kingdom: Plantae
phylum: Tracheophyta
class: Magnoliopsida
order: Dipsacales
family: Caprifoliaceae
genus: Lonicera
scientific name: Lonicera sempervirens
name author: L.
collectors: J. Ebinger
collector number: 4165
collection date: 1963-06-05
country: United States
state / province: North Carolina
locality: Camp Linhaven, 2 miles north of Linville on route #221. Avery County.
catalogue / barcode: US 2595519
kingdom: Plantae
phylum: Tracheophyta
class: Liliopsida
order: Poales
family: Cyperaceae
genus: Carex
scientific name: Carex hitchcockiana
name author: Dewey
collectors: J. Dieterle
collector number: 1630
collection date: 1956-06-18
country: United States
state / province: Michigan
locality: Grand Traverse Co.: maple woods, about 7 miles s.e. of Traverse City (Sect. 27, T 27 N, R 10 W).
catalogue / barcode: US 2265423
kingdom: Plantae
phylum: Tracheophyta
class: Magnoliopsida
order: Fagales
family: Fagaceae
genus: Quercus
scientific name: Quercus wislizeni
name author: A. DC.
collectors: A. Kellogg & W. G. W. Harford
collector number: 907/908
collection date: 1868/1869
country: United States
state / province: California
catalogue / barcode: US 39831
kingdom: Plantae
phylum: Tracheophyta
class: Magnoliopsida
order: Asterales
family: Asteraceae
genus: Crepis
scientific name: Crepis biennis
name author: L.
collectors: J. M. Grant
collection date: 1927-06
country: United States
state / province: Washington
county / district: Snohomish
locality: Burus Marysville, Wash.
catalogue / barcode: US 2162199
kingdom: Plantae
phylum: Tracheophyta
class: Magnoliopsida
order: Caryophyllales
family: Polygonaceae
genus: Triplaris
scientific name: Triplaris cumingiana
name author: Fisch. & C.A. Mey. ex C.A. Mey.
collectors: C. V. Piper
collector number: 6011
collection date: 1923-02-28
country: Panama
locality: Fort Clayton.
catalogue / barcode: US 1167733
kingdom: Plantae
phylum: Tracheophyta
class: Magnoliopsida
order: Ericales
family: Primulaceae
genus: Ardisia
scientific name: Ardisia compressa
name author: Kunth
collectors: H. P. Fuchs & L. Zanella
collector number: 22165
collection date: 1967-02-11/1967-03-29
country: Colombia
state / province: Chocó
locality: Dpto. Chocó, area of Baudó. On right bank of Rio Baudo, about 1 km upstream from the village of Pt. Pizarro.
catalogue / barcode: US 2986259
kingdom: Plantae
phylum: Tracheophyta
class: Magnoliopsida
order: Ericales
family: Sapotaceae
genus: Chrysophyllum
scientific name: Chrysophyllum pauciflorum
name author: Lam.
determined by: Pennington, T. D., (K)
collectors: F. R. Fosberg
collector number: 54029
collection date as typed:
##############################
Aim of the exercise = Print all of the material above word for word, line by line, with no changes.

Result for this exercise =
kingdom: Plantae
phylum: Tracheophyta
class: Magnoliopsida
order: Dipsacales
family: Caprifoliaceae
genus: Lonicera
scientific name: Lonicera sempervirens
name author: L.
collectors: J. Ebinger
collector number: 4165
collection date: 1963-06-05
country: United States
state / province: North Carolina
locality: Camp Linhaven, 2 miles north of Linville on route #221. Avery County.
catalogue / barcode: US 2595519
kingdom: Plantae
phylum: Tracheophyta
class: Liliopsida
order: Poales
family: Cyperaceae
genus: Carex
scientific name: Carex hitchcockiana
name author: Dewey
collectors: J. Dieterle
collector number: 1630
collection date: 1956-06-18
country: United States
state / province: Michigan
locality: Grand Traverse Co.: maple woods, about 7 miles s.e. of Traverse City (Sect. 27, T 27 N, R 10 W).
catalogue / barcode: US 2265423
kingdom: Plantae
phylum: Tracheophyta
class: Magnoliopsida
order: Fagales
family: Fagaceae
genus: Quercus
scientific name: Quercus wislizeni
name author: A. DC.
collectors: A. Kellogg & W. G. W. Harford
collector number: 907/908
collection date: 1868/1869
country: United States
state / province: California
catalogue / barcode: US 39831
kingdom: Plantae
phylum: Tracheophyta
class: Magnoliopsida
order: Asterales
family: Asteraceae
genus: Crepis
scientific name: Crepis biennis
name author: L.
collectors: J. M. Grant
collection date: 1927-06
country: United States
state / province: Washington
county / district: Snohomish
locality: Burus Marysville, Wash.
catalogue / barcode: US 2162199
kingdom: Plantae
phylum: Tracheophyta
class: Magnoliopsida
order: Caryophyllales
family: Polygonaceae
genus: Triplaris
scientific name: Triplaris cumingiana
name author: Fisch. & C.A. Mey. ex C.A. Mey.
collectors: C. V. Piper
collector number: 6011
collection date: 1923-02-28
country: Panama
locality: Fort Clayton.
catalogue / barcode: US 1167733
kingdom: Plantae
phylum: Tracheophyta
class: Magnoliopsida
order: Ericales
family: Primulaceae
genus: Ardisia
scientific name: Ardisia compressa
name author: Kunth
collectors: H. P. Fuchs & L. Zanella
collector number: 22165
collection date: 1967-02-11/1967-03-29
country: Colombia
state / province: Chocó
locality: Dpto. Chocó, area of Baudó. On right bank of Rio Baudo, about 1 km upstream from the village of Pt. Pizarro.
catalogue / barcode: US 2986259
kingdom: Plantae
phylum: Tracheophyta
class: Magnoliopsida
order: Ericales
family: Sapotaceae
genus: Chrysophyllum
scientific name: Chrysophyllum pauciflorum
name author: Lam.
determined by: Pennington, T. D., (K)
collectors: F. R. Fosberg
collector number: 54029
collection date as typed:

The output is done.